By any measure, Karen Solt is an exemplar of discipline, dedication, and determination. She acquired and developed these admirable character traits during her distinguished career in the Navy (1984–2006), throughout which she was forced to hide her sexuality. In her debut memoir, Hiding for My Life: Being Gay in the Navy, Solt, now a retired senior chief petty officer who lives in northern Arizona and works as an emotional health coach, brings to vivid life her experiences as a “Combat Hideologist,” as well as her yearslong battle with substance abuse and eventual commitment to sobriety.

According to Kirkus Reviews’ starred review, the author’s “remarkably readable narrative details a stint in the United States Navy that she began as a reluctant recruit and concluded as a high-ranking noncommissioned officer, emphasizing the price Solt paid for having to keep her true self a secret. Her account highlights the real-life consequences of military policies forbidding gay people from serving, and of the ‘Don’t Ask Don’t Tell’ era, which required gay service members to pretend they didn’t have personal lives and denied them the accommodations offered to heterosexual military couples. Solt’s memoir is also a heartwarming story of survival, through finding fellow gay service members and straight allies who kept their secrets.”

- Set exercise
Please decide whether each statement below agrees with the memoir passage above, answering yes or no and quoting the words from the memoir passage that settle it.
1. Solt served in the Navy from 1984 to 2006.
2. Solt now lives in southern California.
3. Kirkus Reviews gave Solt's memoir a starred review.

- Data segment

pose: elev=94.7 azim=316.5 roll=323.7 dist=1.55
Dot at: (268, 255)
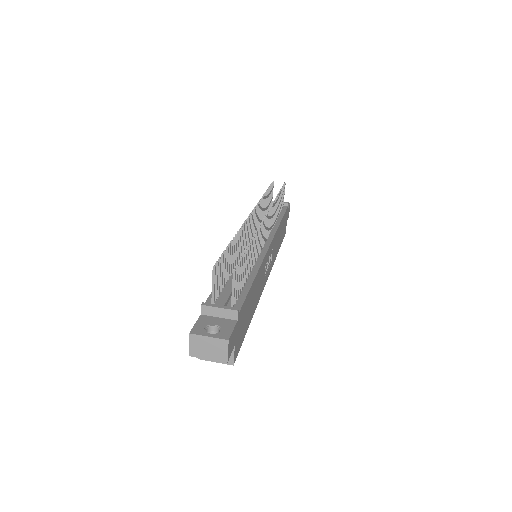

- Exercise response
1. Yes: "her distinguished career in the Navy (1984–2006)"
2. No: "lives in northern Arizona"
3. Yes: "According to Kirkus Reviews’ starred review"